Liner Notes for A Musical Interlude

 

Liner Notes for A Musical Interlude

I’m not a horse person. But I have known horse people; some I was at school with, my lab partner for a year at university; some friends and acquaintances. I’ve been to parties and found myself in a horse conversation (with nothing much to offer). All this to say I don’t know a lot about horses, but I do know some HORSE FACTS.

Here’s how to write horses in fiction if you don’t know much about horses. First write it so you get to deploy one of your HORSE FACTS. Next at the point that where you’d have to explain the details of horse care or handling, close the scene or have a groom/stablelad/jockey/coachman etc take control of the horses. In this way you appear to be knowledgeable without getting ahead of your actual knowledge so that horse people will criticise your lack of understanding of horses.

You want to avoid that because once people start asking question about if you know anything about horses they start to ask about other elements, maybe you don’t know about locks, about poetry, about etiquette. Maybe you don’t know anything and are just making things up.

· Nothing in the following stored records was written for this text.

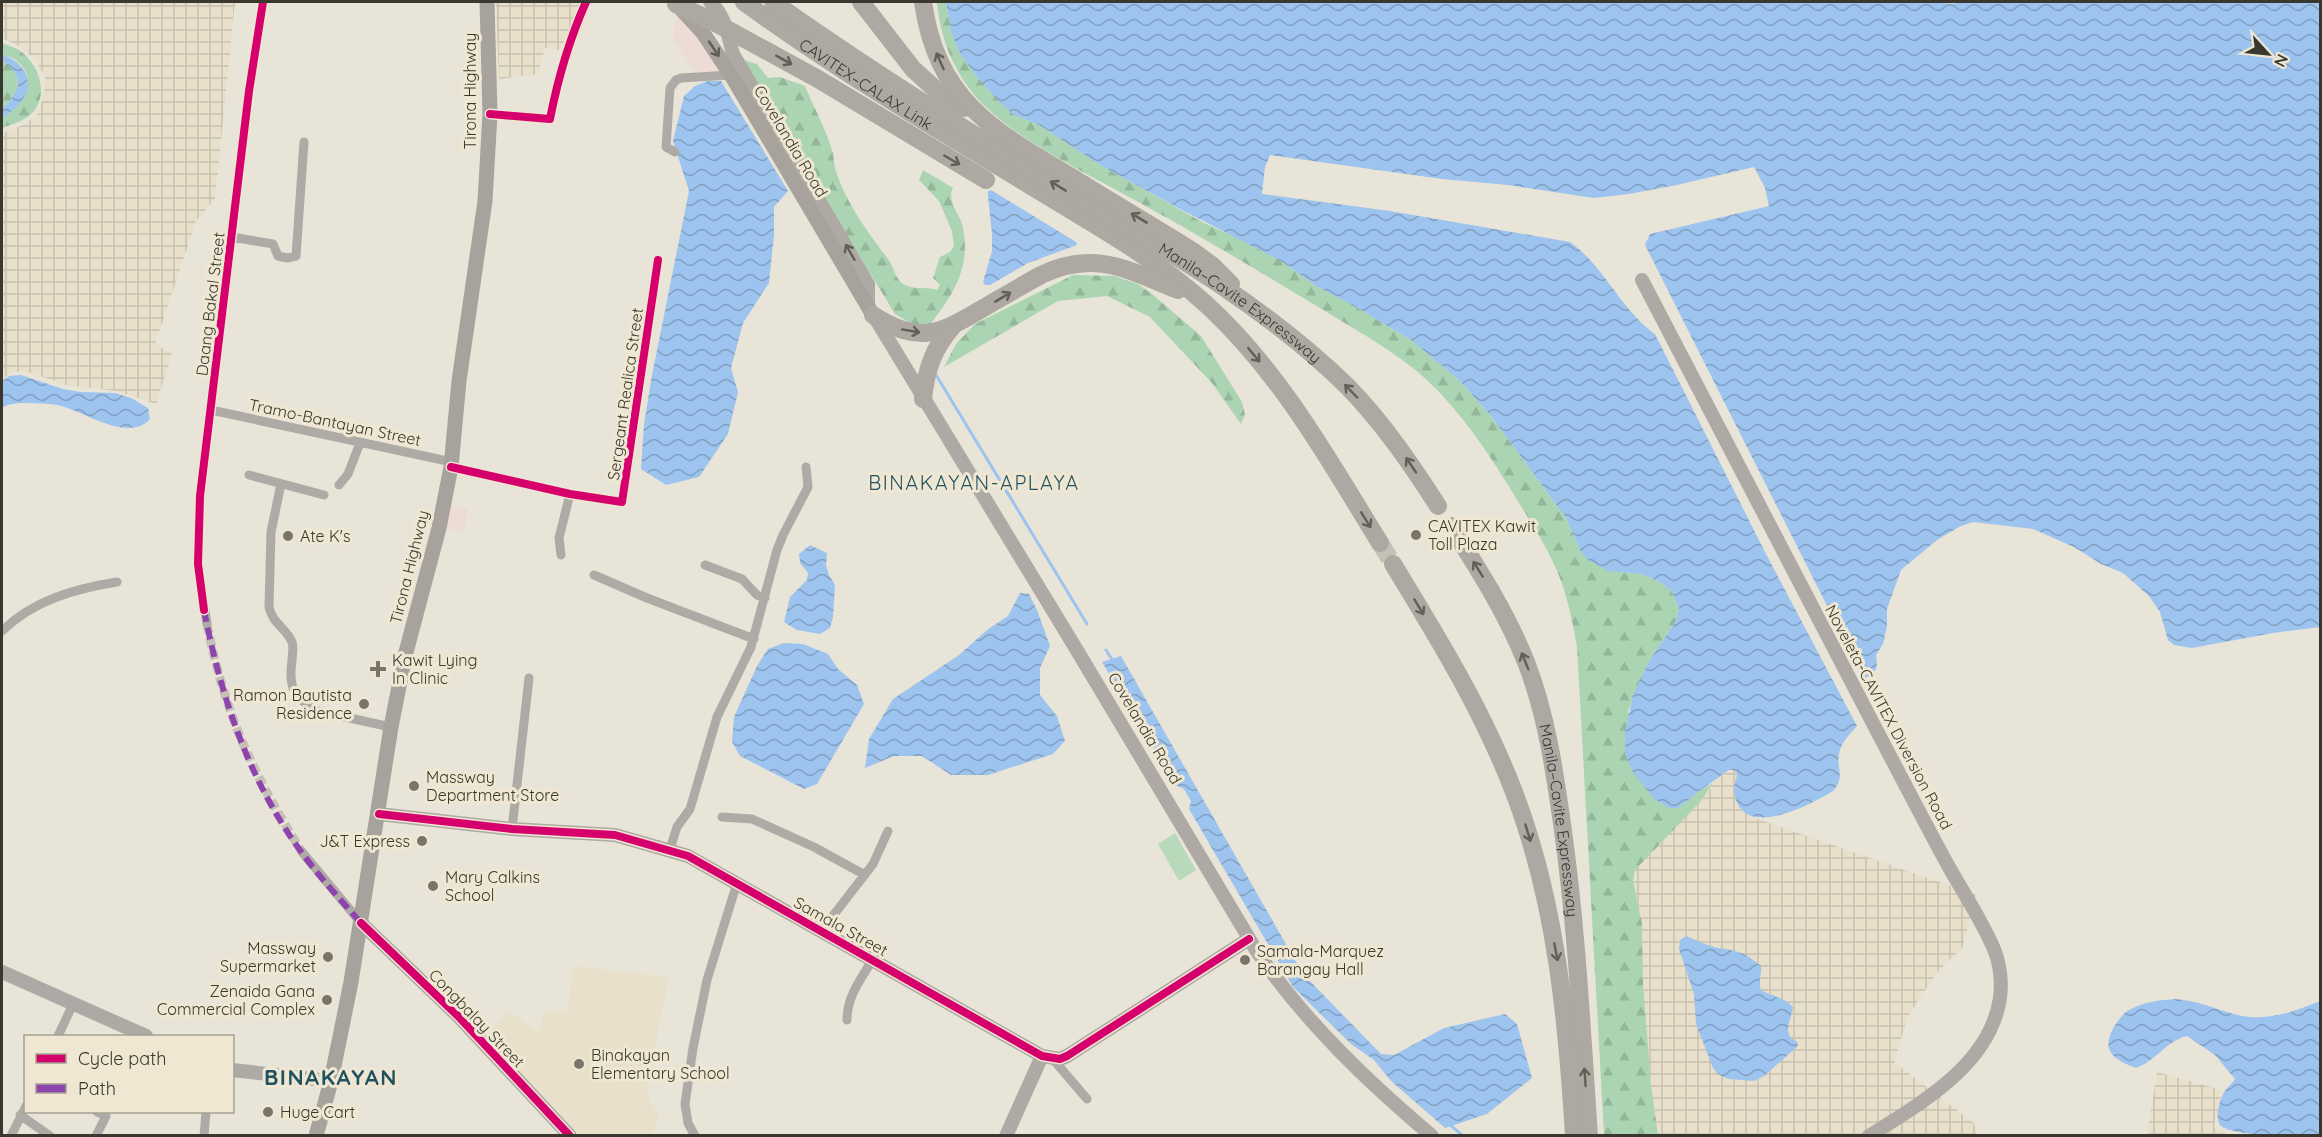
<svg xmlns="http://www.w3.org/2000/svg" width="2322" height="1137" font-family="Quicksand,sans-serif">
<defs>
<pattern id="industrial-grid" width="8" height="8" patternUnits="userSpaceOnUse" patternTransform="scale(1.5)"><rect width="8" height="8" fill="#e8e0cb"/><path d="M0 4h8M4 0v8" fill="none" stroke="#c8c1af"/></pattern>
<pattern id="forest-firs" width="22" height="20" patternUnits="userSpaceOnUse" patternTransform="scale(1.5)"><rect width="22" height="20" fill="#abd5b2"/><path d="M5 1l3.5 6h-7zM16 11l3.5 6h-7z" fill="#94b799"/></pattern>
<pattern id="water-waves" width="16" height="10" patternUnits="userSpaceOnUse" patternTransform="scale(1.5)"><rect width="16" height="10" fill="#9dc4ee"/><path d="M0 5q4-4 8 0t8 0" fill="none" stroke="#81a0c1"/></pattern>
</defs>
<rect width="100%" height="100%" fill="#e9e4d8"/>
<!-- commercial -->
<path fill="#eddcd5" d="M679 12 722 72 697 75 673 39 675 21Z
M449 506 468 509 464 532 445 528Z"/>
<!-- industrial -->
<path fill="url(#industrial-grid)" d="M2 2H235L215 199 196 221 155 344 172 354 156 404 117 391 66 385 32 373 20 371 2 378V133L23 125 37 115 44 96 45 77 36 61 21 47 2 38Z
M496 2H581L560 50 545 48 538 74 499 79Z
M1729 770H1734L1737 772 1734 787 1738 804 1752 817 1977 895 1962 948 1938 971 1908 1016 1894 1062 1974 1123 1977 1135H1658L1651 1085 1643 983 1642 923 1633 881 1635 870 1709 791 1713 783Z
M2157 1072 2222 1090 2214 1127 2228 1135H2147Z"/>
<!-- built -->
<path fill="#e8e0cb" d="M573 966 669 977 647 1086 650 1102 659 1113 653 1135H578L484 1041 508 1011 537 1032 545 1010 567 1011Z"/>
<!-- forest -->
<path fill="url(#forest-firs)" d="M937 2H946L951 30 959 52 990 92 1014 115 1039 125 1100 165 1204 223 1253 245 1281 261 1316 286 1363 311 1411 340 1460 381 1491 416 1566 518 1580 550 1620 572 1641 574 1658 581 1672 591 1679 609 1676 621 1649 661 1628 711 1649 792C1657 803 1665 807 1679 808L1698 792 1713 783 1701 801 1635 870 1633 881 1642 923 1643 983 1651 1085 1658 1135H1604L1577 647C1573 623 1568 601 1560 578 1549 550 1532 524 1516 498 1488 452 1456 403 1413 368 1379 342 1341 321 1305 299 1247 264 1190 230 1131 198 1084 172 1011 137 976 97 953 70 940 37 937 2Z
M2 43C7 45 14 47 19 50 38 63 49 91 34 111 26 121 13 124 2 128V118C20 108 39 81 19 63 14 58 7 56 2 54Z
M740 59 757 64 768 78 780 77 805 86C814 108 827 131 833 154 834 159 834 164 835 168 845 202 868 232 888 259 894 267 894 276 902 283 912 291 926 286 937 290L940 285 933 278 940 257 950 252 954 246 952 231 939 201 919 180 923 170 953 188C946 202 961 215 963 228 971 268 953 295 929 326L917 327 895 314Z
M2 61C26 75 20 93 2 109Z
M1073 275 1114 276 1138 284 1152 294 1201 336 1242 402 1245 414 1241 424 1212 383 1150 317 1107 296 1058 301 944 367 956 344 975 324Z"/>
<!-- garden -->
<path fill="#b8dabb" d="M1175 833 1196 870 1179 881 1158 844Z"/>
<!-- water -->
<path fill="url(#water-waves)" d="M946 2H1932L1954 4 1956 2H2320V627L2273 633 2192 648 2174 645 2168 640 2160 612 2149 596 2123 573 2101 564 2074 547 2033 529 1973 522 1961 526 1937 540 1901 570 1887 609V626L1883 644 1876 655C1878 669 1877 672 1864 679L1645 245 1650 234 1769 206 1765 188 1754 167 1677 185 1629 194 1594 198 1508 185 1442 179 1270 155 1265 167 1262 194 1390 211 1570 242C1605 267 1620 309 1655 334L1766 554 1857 726C1849 735 1841 742 1839 754 1836 770 1846 776 1833 791 1810 805 1740 843 1734 791 1733 785 1737 779 1737 773L1734 770H1729L1698 792 1679 808H1669L1654 799 1632 771 1625 753V732L1633 695 1649 661 1676 621 1679 609 1672 591 1658 581 1641 574 1608 571 1588 560 1580 550 1566 518 1491 416 1460 381 1411 340 1363 311 1316 286 1281 261 1178 208 1100 165 1039 125 1014 115 1002 105 977 77 959 52 951 31Z
M2 54C39 69 34 100 2 118V109C20 93 26 75 2 61Z
M708 81H721L788 191 774 207V235L769 283 743 323 731 368 738 392 728 434 699 477 666 485 641 469 644 424 652 375 689 191 673 141 684 96 695 86Z
M991 190 1076 242 1077 245 1028 263 990 285H985L983 282 992 251V234L988 196V191Z
M21 375 63 389 81 392 115 393 131 398 148 408 150 419C129 443 85 412 61 406 50 403 39 404 28 403 20 403 9 403 2 408V381L9 376Z
M810 545 827 553 826 565 829 575 835 585 833 617 830 628 820 634 797 630 784 622 790 597 807 580 808 573 800 563 799 554Z
M1020 593 1029 594 1037 610 1050 646 1040 668V695L1057 716 1065 741 1053 754 988 775H951L922 756H894L865 768 869 739 893 699 959 655 987 630 1008 616Z
M784 643 803 644 828 654 838 669 857 685 864 704 817 784 804 789 740 756 732 742 734 717 757 666 768 649Z
M1121 656 1303 974 1381 1054 1394 1055 1444 1028 1505 1014 1517 1024 1532 1078 1487 1114 1445 1128 1391 1081 1374 1060 1351 1044 1293 987 1189 809 1191 801 1184 789 1175 785 1102 662Z
M1686 936C1696 940 1707 946 1718 948 1738 951 1744 952 1761 966 1762 975 1758 981 1761 990 1772 997 1783 996 1793 1007 1791 1021 1781 1034 1797 1042L1798 1046 1764 1076 1754 1081 1728 1079 1718 1074 1713 1068 1696 1024 1694 994 1679 949 1680 940Z
M2176 999C2197 1001 2214 1008 2234 1014 2263 1023 2294 1012 2320 1001V1135C2301 1136 2231 1137 2220 1125 2215 1117 2219 1102 2223 1094 2226 1088 2231 1085 2235 1079L2215 1055 2187 1036C2166 1041 2156 1061 2136 1068 2114 1060 2100 1051 2114 1027 2118 1021 2123 1013 2129 1010 2144 1002 2159 1000 2176 999Z"/>
<g fill="none" stroke-linecap="round" stroke-linejoin="round">
<!-- stream -->
<path stroke="#9dc4ee" stroke-width="3" d="M936 375 1087 624
M1106 650 1113 661
M1449 1124 1463 1136"/>
<!-- street-tunnel -->
<path stroke="#c6c1b6" stroke-width="9" stroke-dasharray="9 4.5" stroke-linecap="butt" d="M207 624C225 715 253 774 302 852"/>
<!-- highway-tunnel -->
<path stroke="#c6c1b6" stroke-width="18" stroke-dasharray="18 9" stroke-linecap="butt" d="M1380 543 1393 564"/>
<!-- street -->
<path stroke="#aeaba6" stroke-width="9" d="M490 114 550 119C558 78 569 40 586 2
M675 152 666 147 670 88 676 80 681 78 731 75
M232 237 273 244 278 256 287 258 296 256 304 142
M211 410 452 462
M451 467 570 494 622 502 658 260
M249 475 324 495
M281 484 271 532 269 607C272 623 286 628 292 642 294 648 292 655 292 661 288 687 294 698 317 711L391 727
M339 485 348 474 360 443
M561 555 559 538 570 494
M705 565 742 579 757 595 765 598
M594 575 647 598 754 639
M207 624 198 564 200 496 249 91 263 2
M2 631C34 600 74 589 117 582
M722 817 752 819 814 847 865 875
M512 829 529 678
M670 849 677 827 690 809 717 717 751 647 777 550 783 535 808 487 806 467
M302 852 361 923
M822 930 873 864 888 831
M847 1020C847 996 861 979 873 959
M58 1036 73 1004
M1052 1058 1087 1099
M20 1115 50 1136
M11 1136 26 1106
M96 1136 106 1116 97 1112
M204 1136 206 1112
M695 1136 688 1123 685 1104 693 1048 707 980 737 883"/>
<!-- secondary -->
<path stroke="#aea9a4" stroke-width="14" d="M710 2C725 15 728 35 733 54L868 284V306
M1642 280C1725 438 1807 596 1889 754 1909 792 1929 831 1950 869 1965 895 1982 921 1994 949 2000 964 2002 982 2000 998 1990 1065 1921 1103 1869 1136
M874 316 1078 652 1256 950C1304 1021 1367 1081 1432 1136
M379 814 512 829 615 835 688 856 1042 1056 1060 1059 1067 1056 1249 939
M361 923 459 1017 570 1136
M2 972 146 1036
M232 1070 331 1081
M1006 1136 1042 1056"/>
<!-- primary -->
<path stroke="#a7a39c" stroke-width="15" d="M680 8 703 33 731 75 873 315
M316 1136 331 1081 351 982 391 727 405 656 439 528 451 467 459 381 485 201 490 114 487 2"/>
<!-- highway -->
<g stroke="#ada8a1" stroke-width="18">
<path id="s1" d="M744 2C833 67 928 124 1023 181 1086 220 1152 255 1207 305 1280 372 1329 460 1380 543"/>
<path id="s2" d="M773 2C862 65 953 123 1047 179 1151 241 1261 301 1348 387 1383 423 1411 464 1438 506"/>
<path d="M861 2 913 69 935 89 964 108"/>
<path d="M923 2C937 101 994 131 1073 178 1113 203 1154 227 1194 252L1213 266 1231 284"/>
<path d="M676 4 712 21 818 79 986 180"/>
<path d="M873 315C918 344 938 335 980 310 1001 298 1021 286 1041 275 1095 249 1128 270 1178 290"/>
<path d="M923 399C926 370 933 349 952 327"/>
<path id="s3" d="M1451 526C1479 570 1507 614 1526 662 1547 716 1555 774 1563 831 1577 932 1582 1034 1589 1136"/>
<path d="M1393 564C1438 638 1483 711 1514 792 1556 902 1567 1019 1574 1136"/>
</g>
<!-- quiet -->
<path stroke="#8e44ad" stroke-width="6" stroke-dasharray="12 6" stroke-linecap="butt" d="M204 610C221 698 250 784 305 857 322 880 342 901 361 923"/>
<defs>
<path id="cycleway" d="M490 114 550 119C558 78 569 40 586 2
M451 467 570 494 622 502 658 260
M204 610 198 564 200 496 249 91 263 2
M379 814 512 829 615 835 688 856 1042 1056 1060 1059 1067 1056 1249 939
M361 923 459 1017 570 1136"/>
</defs>
<!-- cycleway casing -->
<use href="#cycleway" stroke="#efe7d2" stroke-width="11"/>
<!-- cycleway -->
<use href="#cycleway" stroke="#d6006c" stroke-width="8"/>
</g>
<!-- one-way arrows -->
<defs><path id="oneway-shaft" d="M-6 0H5M1.5-3L5.5 0L1.5 3" fill="none" stroke-width="1.6" stroke-linecap="round" stroke-linejoin="round" transform="scale(1.5)"/></defs>
<use stroke="#605d55" href="#oneway-shaft" transform="translate(714 49) rotate(56)"/>
<g stroke="#625f57">
<use href="#oneway-shaft" transform="translate(784 60) rotate(29)"/>
<use href="#oneway-shaft" transform="translate(940 61) rotate(-114)"/>
<use href="#oneway-shaft" transform="translate(952 160) rotate(30)"/>
<use href="#oneway-shaft" transform="translate(1058 186) rotate(-149)"/>
<use href="#oneway-shaft" transform="translate(1139 218) rotate(-149)"/>
<use href="#oneway-shaft" transform="translate(1003 297) rotate(-31)"/>
<use href="#oneway-shaft" transform="translate(911 331) rotate(10)"/>
<use href="#oneway-shaft" transform="translate(1254 355) rotate(50)"/>
<use href="#oneway-shaft" transform="translate(1351 391) rotate(-134)"/>
<use href="#oneway-shaft" transform="translate(1411 465) rotate(-124)"/>
<use href="#oneway-shaft" transform="translate(1366 520) rotate(58)"/>
<use href="#oneway-shaft" transform="translate(1478 569) rotate(-122)"/>
<use href="#oneway-shaft" transform="translate(1419 607) rotate(59)"/>
<use href="#oneway-shaft" transform="translate(1525 661) rotate(-112)"/>
<use href="#oneway-shaft" transform="translate(1528 833) rotate(73)"/>
<use href="#oneway-shaft" transform="translate(1556 952) rotate(79)"/>
<use href="#oneway-shaft" transform="translate(1585 1077) rotate(-94)"/>
</g>
<use stroke="#635f58" href="#oneway-shaft" transform="translate(850 252) rotate(-120)"/>
<!-- markers -->
<g fill="#77746a" stroke="#efe7d2" stroke-width="2">
<circle cx="1416" cy="535" r="6"/>
<circle cx="288" cy="536" r="6"/>
<path d="M375 660h6v6h6v6h-6v6h-6v-6h-6v-6h6z"/>
<circle cx="364" cy="704" r="6"/>
<circle cx="414" cy="786" r="6"/>
<circle cx="422" cy="841" r="6"/>
<circle cx="433" cy="886" r="6"/>
<circle cx="328" cy="957" r="6"/>
<circle cx="1245" cy="960" r="6"/>
<circle cx="327" cy="1000" r="6"/>
<circle cx="579" cy="1064" r="6"/>
<circle cx="268" cy="1112" r="6"/>
</g>
<g text-anchor="middle" stroke-width="6" stroke-linejoin="round" paint-order="stroke">
<!-- street labels -->
<g font-size="16" fill="#3a372f" stroke="#efe7d2">
<text dy="6" stroke="none"><textPath href="#s1" startOffset="147">CAVITEX–CALAX Link</textPath></text>
<text transform="translate(470 91) rotate(-90)" y="6">Tirona Highway</text>
<text transform="translate(791 141) rotate(59)" y="6">Covelandia Road</text>
<text transform="translate(210 304) rotate(-83)" y="6">Daang Bakal Street</text>
<text dy="6" stroke="none"><textPath href="#s2" startOffset="556">Manila–Cavite Expressway</textPath></text>
<text transform="translate(625 394) rotate(-82)" y="6">Sergeant Realica Street</text>
<text transform="translate(335 422) rotate(12)" y="6">Tramo-Bantayan Street</text>
<text transform="translate(409 567) rotate(-76)" y="6">Tirona Highway</text>
<text transform="translate(1889 717) rotate(62)" y="6">Noveleta-CAVITEX Diversion Road</text>
<text transform="translate(1145 728) rotate(59)" y="6">Covelandia Road</text>
<text dy="6" stroke="none"><textPath href="#s3" startOffset="318">Manila–Cavite Expressway</textPath></text>
<text transform="translate(841 926) rotate(29)" y="6">Samala Street</text>
<text transform="translate(477 1018) rotate(46)" y="6">Congbalay Street</text>
</g>
<!-- poi labels -->
<g font-size="16" fill="#3a372f" stroke="#efe7d2" text-anchor="start">
<text x="1428" y="532">CAVITEX Kawit<tspan x="1428" dy="18">Toll Plaza</tspan></text>
<text x="300" y="542">Ate K's</text>
<text x="392" y="666">Kawit Lying<tspan x="392" dy="18">In Clinic</tspan></text>
<text x="352" y="701" text-anchor="end">Ramon Bautista<tspan x="352" dy="18">Residence</tspan></text>
<text x="426" y="783">Massway<tspan x="426" dy="18">Department Store</tspan></text>
<text x="410" y="847" text-anchor="end">J&amp;T Express</text>
<text x="445" y="883">Mary Calkins<tspan x="445" dy="18">School</tspan></text>
<text x="316" y="954" text-anchor="end">Massway<tspan x="316" dy="18">Supermarket</tspan></text>
<text x="1257" y="957">Samala-Marquez<tspan x="1257" dy="18">Barangay Hall</tspan></text>
<text x="315" y="997" text-anchor="end">Zenaida Gana<tspan x="315" dy="18">Commercial Complex</tspan></text>
<text x="591" y="1061">Binakayan<tspan x="591" dy="18">Elementary School</tspan></text>
<text x="280" y="1118">Huge Cart</text>
</g>
<!-- quarter labels -->
<g font-size="20" letter-spacing="1.5" fill="#1f5362" stroke="#efe7d2">
<text x="974" y="490">BINAKAYAN-APLAYA</text>
</g>
<!-- district labels -->
<g font-size="22" font-weight="bold" letter-spacing="1.5" fill="#1f5362" stroke="#efe7d2">
<text x="331" y="1085">BINAKAYAN</text>
</g>
</g>
<!-- border -->
<rect width="2322" height="1137" fill="none" stroke="#3a372f" stroke-width="6"/>
<!-- legend -->
<rect x="24" y="1035" width="210" height="78" fill="#efe7d2" stroke="#a7a191" stroke-width="1.5"/>
<rect x="36" y="1054" width="30" height="9" fill="#d6006c" stroke="#a7a191" stroke-width="1.5"/>
<text x="78" y="1065" font-size="18" fill="#3a372f">Cycle path</text>
<rect x="36" y="1084" width="30" height="9" fill="#8e44ad" stroke="#a7a191" stroke-width="1.5"/>
<text x="78" y="1095" font-size="18" fill="#3a372f">Path</text>
<!-- north arrow -->
<g transform="translate(2268 54) rotate(117)" stroke="#efe7d2" stroke-width="4.5" paint-order="stroke">
<path d="M0-4.5L10 22L0 15L-10 22Z" fill="#3a372f"/>
<text y="-9" font-size="16" font-weight="bold" text-anchor="middle" fill="#3a372f">N</text>
</g>
</svg>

Fortunately no such problems can come up in this story, which is not about horses at all. Instead it is about the high stakes world of musical scores, manuscripts, and arrangements. The key here is that the object is the document, but Jackson wants to use it; to put it on display not in a dry, curated manner, but actually played. Hence musicians and an audience, and so an entry point for our protagonist. Jackson is brought down not by his avarice but by his pride.

The misdirection uses class differences. Miss DuBois is no common labourer; as a tutor she would have been superior to the servants (though the principals; butler, housekeeper, perhaps the cook have their prerogatives, taking their orders from master and mistress). Still, she is employed, and so can be overlooked. Which Schneemann, an outsider of sorts, can see clearly and take advantage of.

This is almost the template for my Edwardian comedy crime stories, lighter on the comedy than some. Someone has stolen something; Schneemann arranges a convoluted plan to steal it back. A bit of vicious gossip, a secret, an amiable buffoon intervenes. And in this case a little bit of music. Or at least one MUSIC FACT. And leave the rest to the musicians.